The special teams were bad once again, with the exception of Greg Huegel. He was three for three on field goals with a long of 34, and if he had missed any of them the game could have been totally different. Teasdall struggled punting, as he had one bad shank and a couple of other mediocre punts combined with one good punt. While Clemson’s special teams were bad, Troy’s were atrocious and potentially cost them the game. Their long snapper snapped high consistently and the recipient struggled to catch it. It ended up costing them a field goal try, and that along with Kay’s missed 48 yarder at the end of the first half costs the Trojans more than they could imagine. On the bright side, Clemson’s return and coverage teams were adequate. Ray Ray McCloud showed stellar vision, agility, and acceleration on a 74-yard punt return only to fumble the ball in celebration and give the ball back to Troy.

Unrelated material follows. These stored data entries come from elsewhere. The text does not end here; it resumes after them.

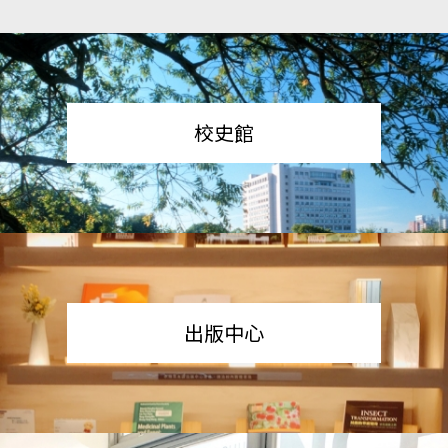
校史館
出版中心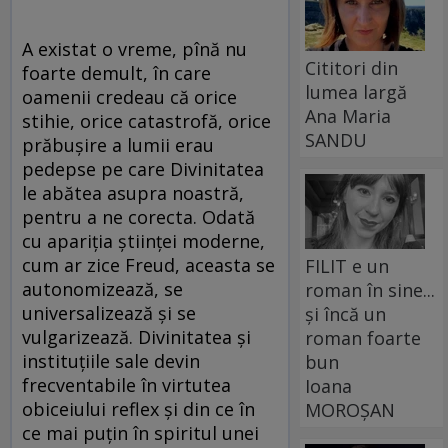
A existat o vreme, pînă nu
Cititori din
foarte demult, în care
lumea largă
oamenii credeau că orice
Ana Maria
stihie, orice catastrofă, orice
SANDU
prăbușire a lumii erau
pedepse pe care Divinitatea
le abătea asupra noastră,
pentru a ne corecta. Odată
cu apariția științei moderne,
cum ar zice Freud, aceasta se
FILIT e un
autonomizează, se
roman în sine...
universalizează și se
și încă un
vulgarizează. Divinitatea și
roman foarte
instituțiile sale devin
bun
frecventabile în virtutea
Ioana
obiceiului reflex și din ce în
MOROȘAN
ce mai puțin în spiritul unei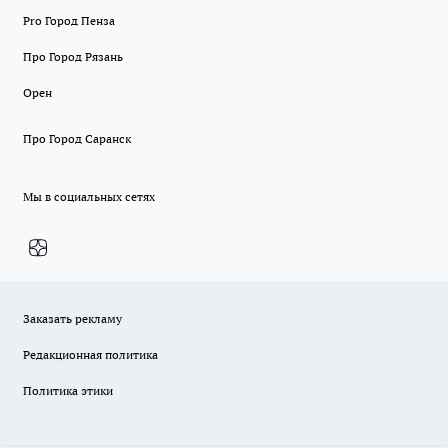
Pro Город Пенза
Про Город Рязань
Орен
Про Город Саранск
Мы в социальных сетях
Заказать рекламу
Редакционная политика
Политика этики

More players and freshman saw game action today. Dexter Lawrence was excellent as usual. John Simpson saw time at left guard. Cornell Powell had one catch for five yards.
Against Auburn, it felt like the offensive play calling was shot Clemson in the foot and that the players were playing well. This time, it felt like the play calling was solid but the lack of focus by the team (especially the offense) hurt the Tigers.
Clemson is loaded with talent and could make a national championship run, but not with the way the team is playing right now. On one hand, there is a reason conference play does not start for a while – so a team can correct problems and gain their sea legs. On the other hand, the defense whom was disrespected and bringing in eight new starters is performing and the vaunted offense returning eight starters and only losing two key contributors (Eric Mac Lain, Charone Peake) is performing miserably. While the nation can see what is happening, only the organization knows why it is happening. These Tigers can be one of the greatest teams ever or one of the greatest letdowns ever. It is up to them to decide, and we will see what they choose this fall. While this is the ugliest 2-0 I have seen, lets embrace the 2-0 and try to become 1-0 next week against S.C. State.
There is no player of the week this week.